The title of Ngũgĩ’s keynote address at the Asmara, Eritrea, conference in 2000 is telling of how far Silone’s racist comment had haunted him: “Finding Our Way: Dialogue among Our Languages Is the Way to the Unity of African Peoples.” He found it ironic that those writing in English were better known than those writing in African languages. He noted that colonialism alienated Africans from their ways and asked why African knowledge should be in European languages and not in African languages. He sought the assistance of publishers and scholars to invest in African languages because “in addition to holding dialogues among themselves they must open dialogues with the other languages of the earth.”

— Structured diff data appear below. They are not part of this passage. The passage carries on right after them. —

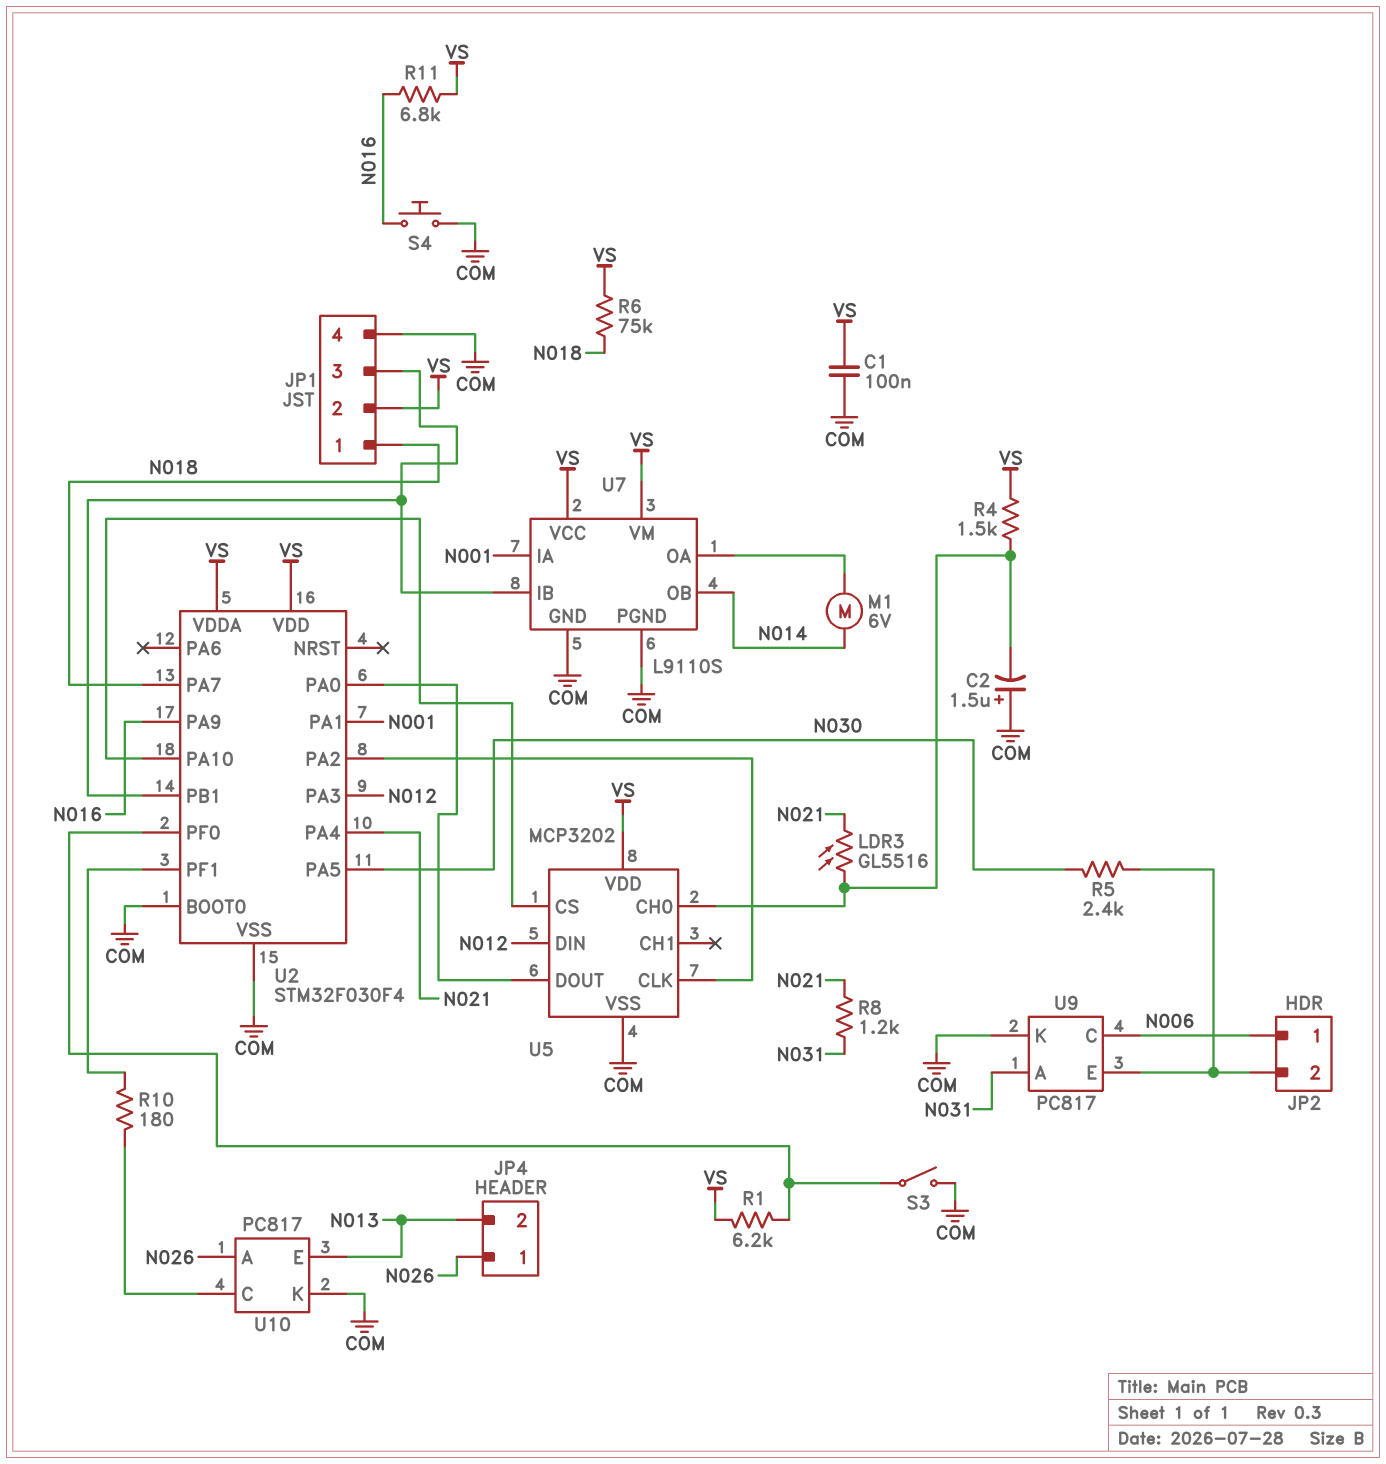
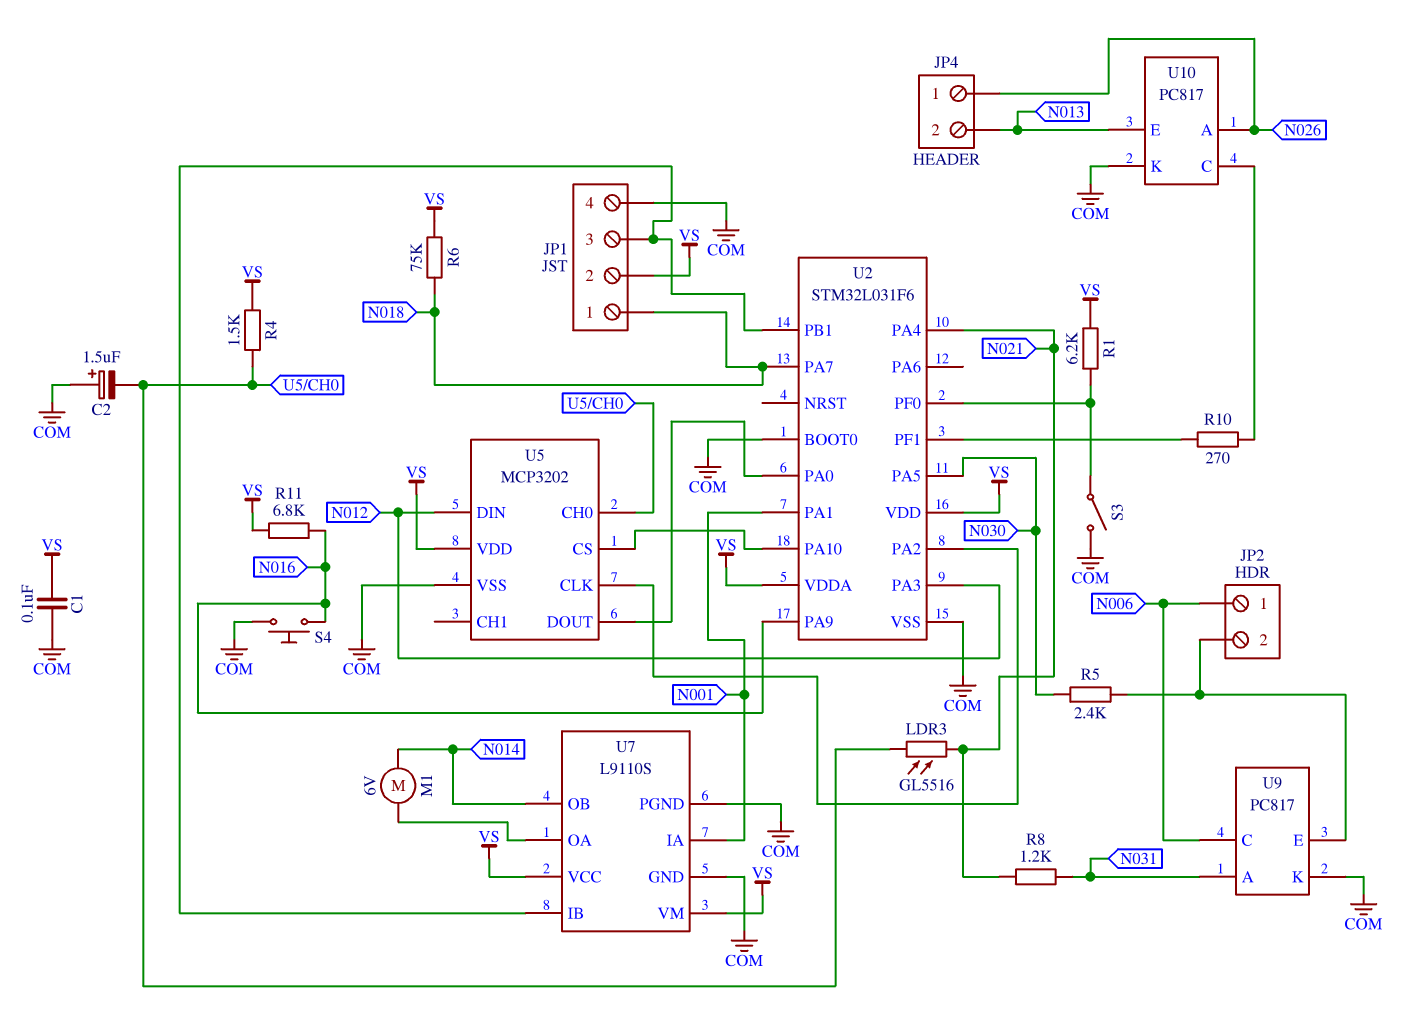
R10: 180 (U2/PF1, U10/C) -> 270 (U2/PF1, U10/C)
U2: STM32F030F4 -> STM32L031F6

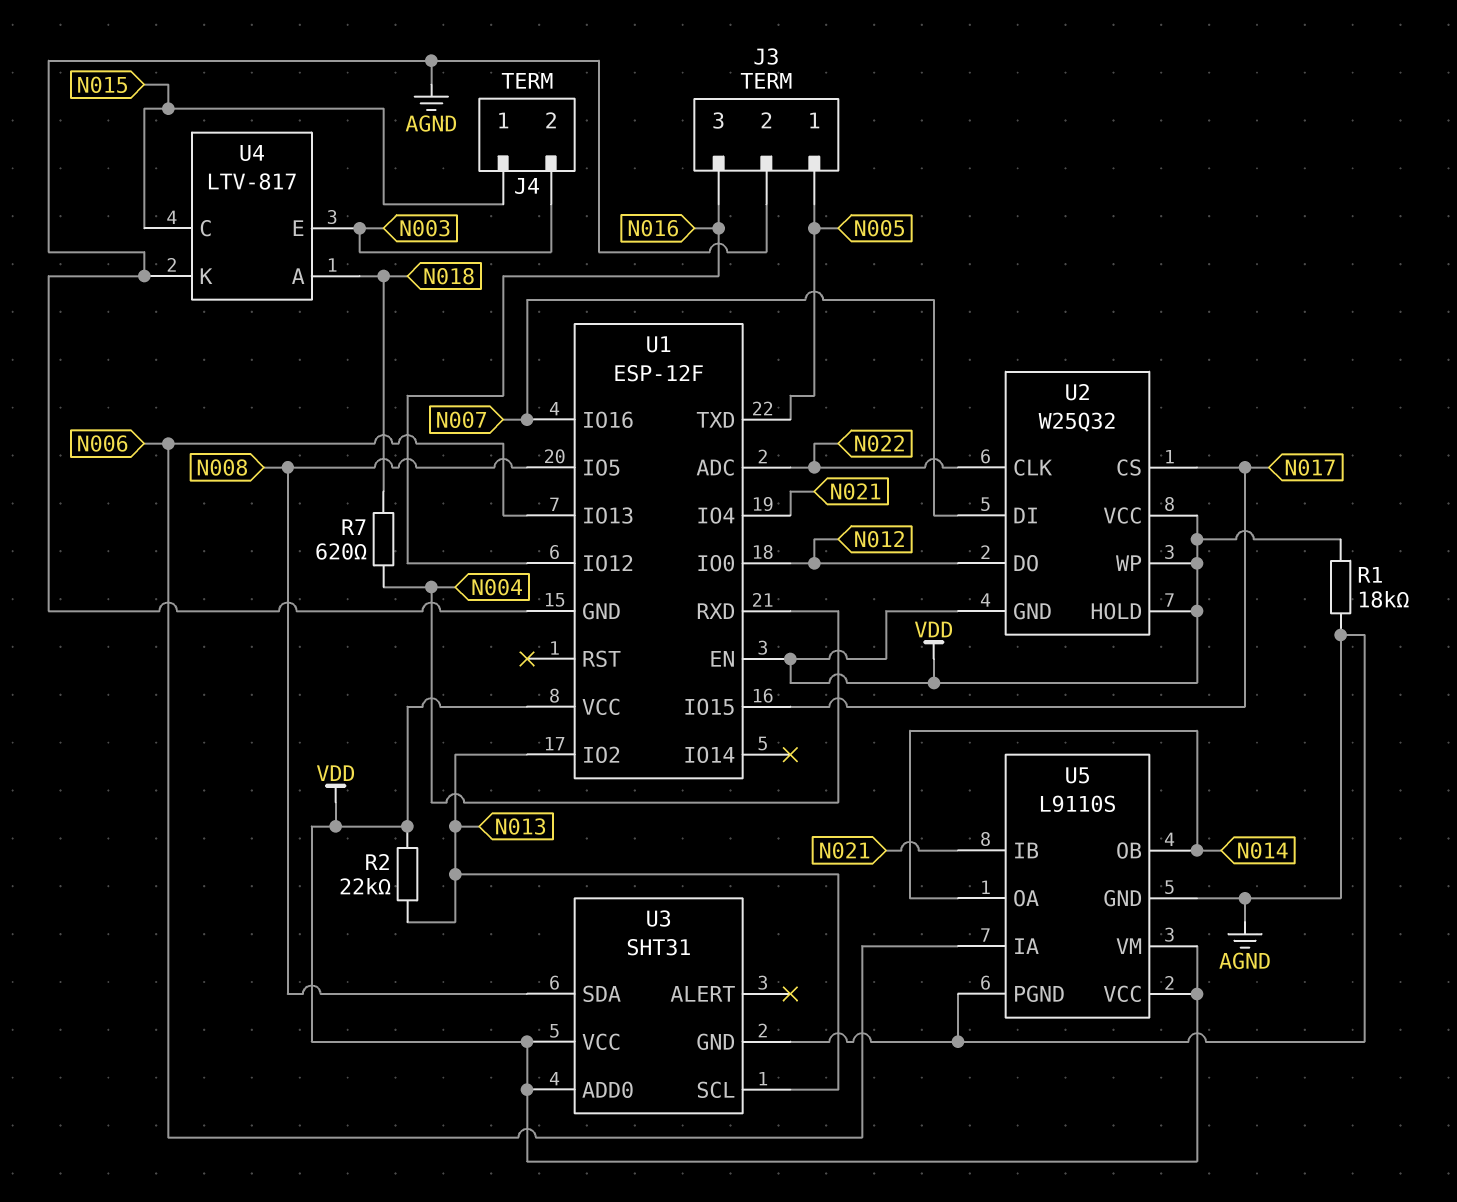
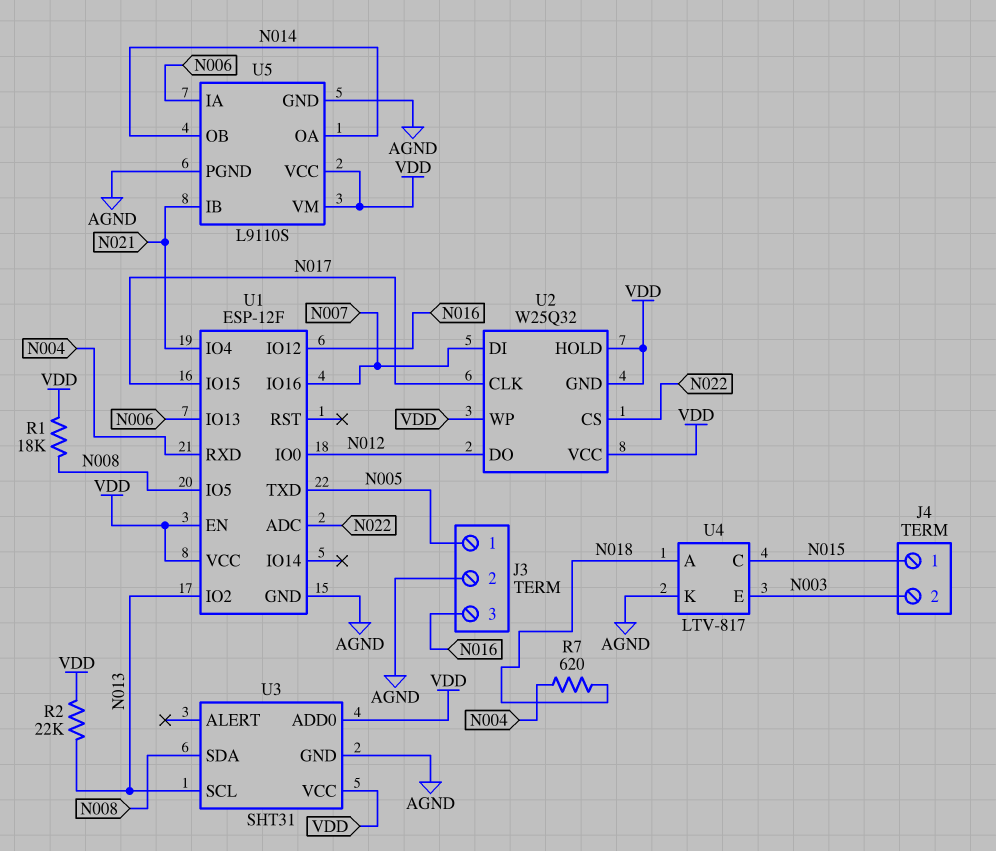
R1: 18k (AGND, VDD) -> 18k (N008, VDD)
U2 pin CLK: N022 -> N017
U2 pin CS: N017 -> N022

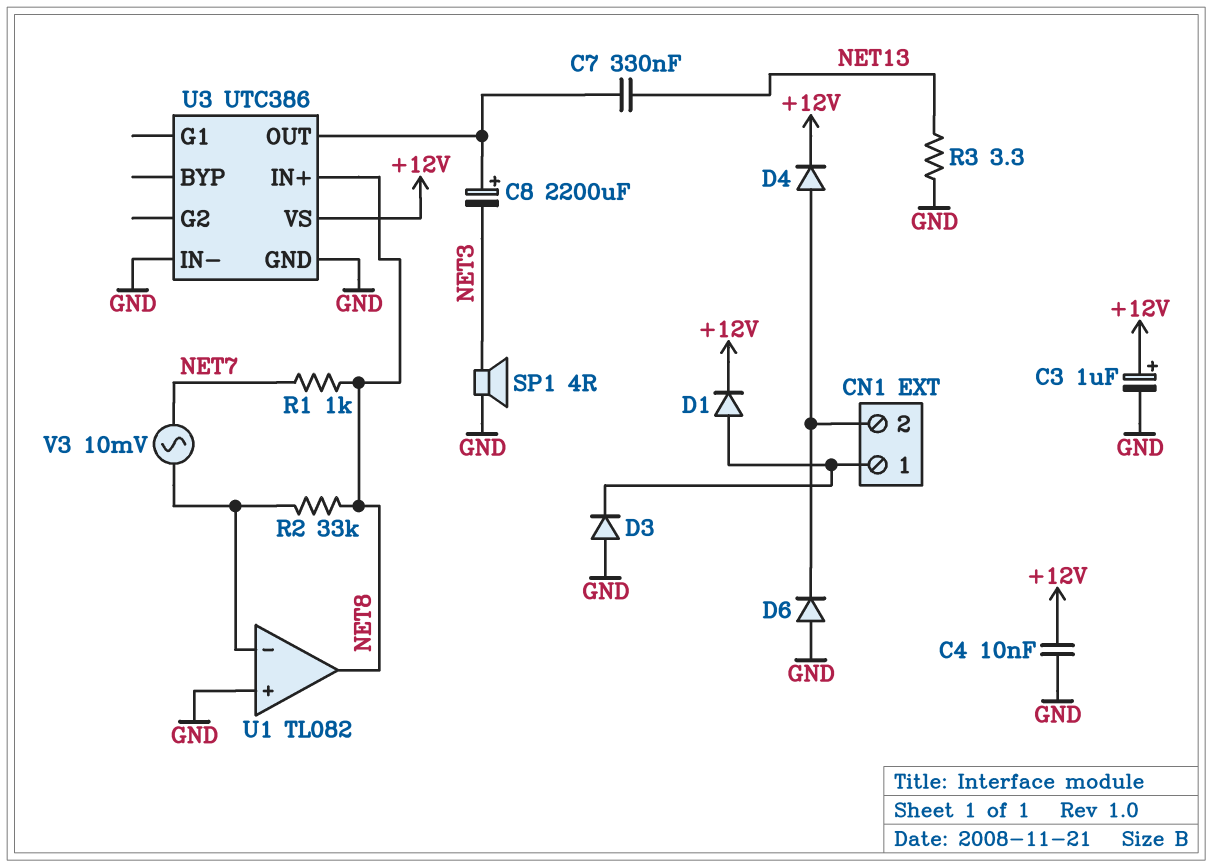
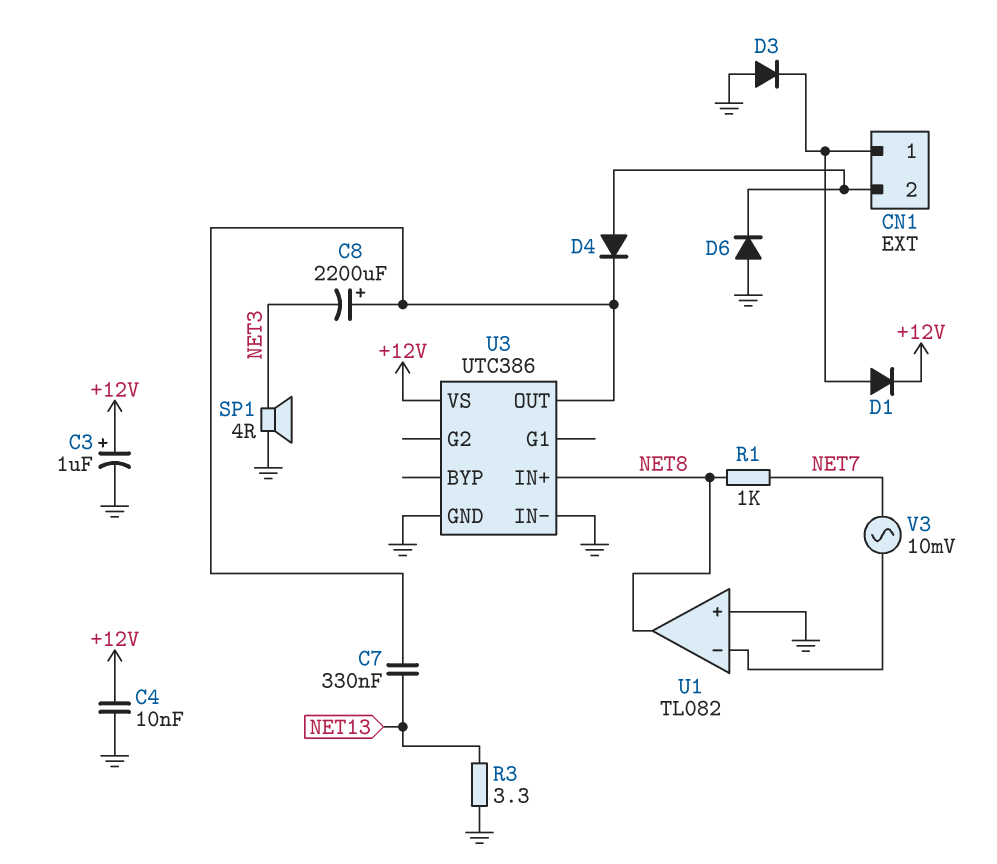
D4: diode (A CN1/2, K +12V) -> diode (A CN1/2, K U3/OUT)
R2: 33k (NET8, U1/in-) -> none

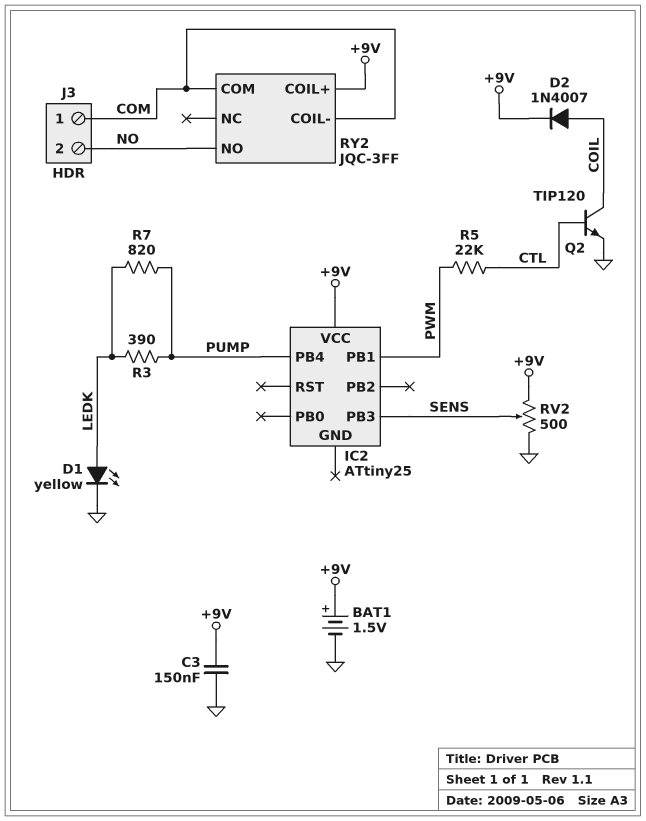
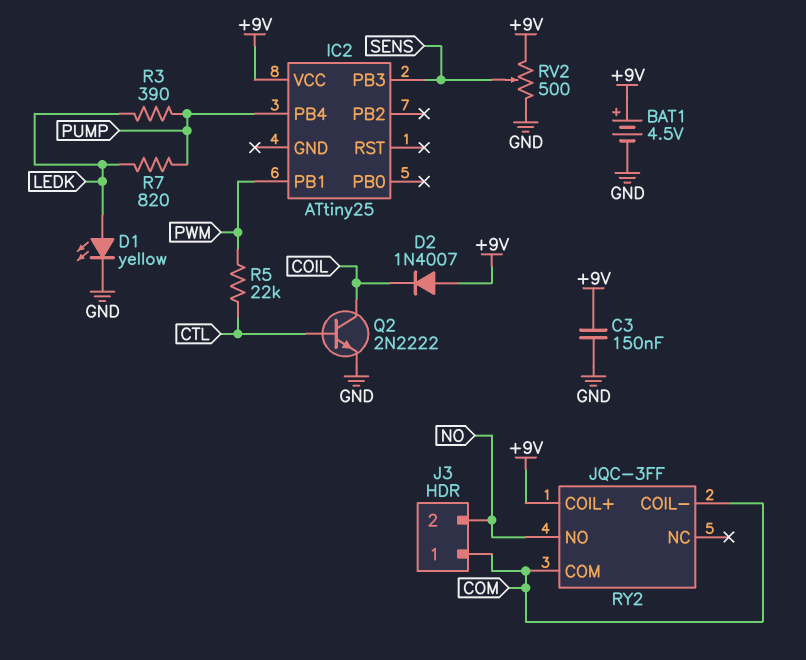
BAT1: 1.5V (plus +9V, minus GND) -> 4.5V (plus +9V, minus GND)
D2: diode 1N4007 (A COIL, K +9V) -> diode 1N4007 (A +9V, K COIL)
Q2: NPN TIP120 (B CTL, C COIL, E GND) -> NPN 2N2222 (B CTL, C COIL, E GND)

Ngũgĩ intensified his contribution to translation after being made director of the International Center for Writing and Translation at the University of California, Irvine. He affirms that “a translation is a new work—a work of art . . . not quite identical with the original. . . . Translation is a creative process in its own right and translators are creative interpreters because a part of their own soul is contained in the new work, in the new translated work.” He opines that translation is good in cementing friendship as it did among ancient Greeks and Egyptians. He exhorts for change from a world of a “dominant few and a marginalized many” so that “translators then become missionaries for the future of the global culture.”
The other lectures of the book reinforce ideas he already promulgated in this discussion. In “Encounters with Translation: A Globalectic View,” he affirms that “My globalectic worldview, that any centre can be the centre of the world, also informs my view of languages” that “[t]here is no small or big language; they each give and take.” In the “Preface to the Kurdish Translation of Decolonizing the Mind,” he observes that “language control has always been at the centre of imperial cultural and psychological conquests”; hence knowing one’s mother tongue is very important to emancipation. In addition, translation is important in knowing other languages to empower oneself. In “An Archipelago of Treasures,” Ngũgĩ makes the point that translation acknowledges that all languages, big and small, “carry precious and unique treasures of the mind,” a situation that gives rise to what Goethe called “world literature.”
“Adventures in Translation” discusses the author’s writings in Gikũyũ: Devil on the Cross while in prison in Kenya and two other novels, Matigari and The Wizard of the Crow, while in exile. Wangui wa Goro translated Matigari; Ngũgĩ translated the other two. His co-authored first work in Gikũyũ, a play, I Will Marry When I Want, sent him to prison. He believes that “language contact through translation is the real oxygen of civilization.” In the concluding lecture, “The Politics of Translation: Notes towards an African Language Policy,” he emphasizes “inter-African-language translations” and ends by emphasizing the need for “a grand alliance of government, private capital—particularly Africa-based—academies, universities, publishers, writers, translators, interpreters and readers.”
Ngũgĩ wa Thiong’o is the leading writer and academic of his generation to advocate for Africans to write in their own languages and the translation from one African language to another. He has through decades impressed on Africans that they can only be free if they write in their own languages, which are as important as the colonial languages to which most still cling. With translation into other African languages, there would be a true liberation and unity of Africans. He has not only shown that through his own practice of writing in Gikũyũ and translating into English but also used his career as an academic and every opportunity to lecture to emphasize the points about the importance of translation to humankind. Doubtless the passion, consistency, and commitment of his advocacy of writing in African languages and translating works into others mark him out as an exceptional Pan-African writer, intellectual, literary theorist, translator, and world-literature figure.